Exercise description: One part of the entries below is wanted: the lines from the one containing "Geniet van een heerlijk 2-gan" through the one containing "pizza's en pasta's, en als zoe". Write those out exactly and nothing else.

Records for this task:
_ _ _ _
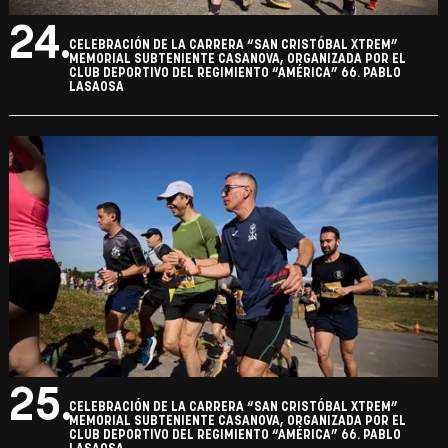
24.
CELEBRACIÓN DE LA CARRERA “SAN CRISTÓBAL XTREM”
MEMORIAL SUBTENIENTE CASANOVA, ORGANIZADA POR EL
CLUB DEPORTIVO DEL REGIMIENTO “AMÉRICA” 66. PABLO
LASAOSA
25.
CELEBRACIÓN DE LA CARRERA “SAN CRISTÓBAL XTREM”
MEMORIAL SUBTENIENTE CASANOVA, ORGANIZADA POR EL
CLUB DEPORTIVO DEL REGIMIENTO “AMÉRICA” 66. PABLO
_ _ _ _
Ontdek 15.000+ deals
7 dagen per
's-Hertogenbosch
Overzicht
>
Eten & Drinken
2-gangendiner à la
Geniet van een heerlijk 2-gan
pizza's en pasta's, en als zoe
_ _ _ _
Reply:
Geniet van een heerlijk 2-gan
pizza's en pasta's, en als zoe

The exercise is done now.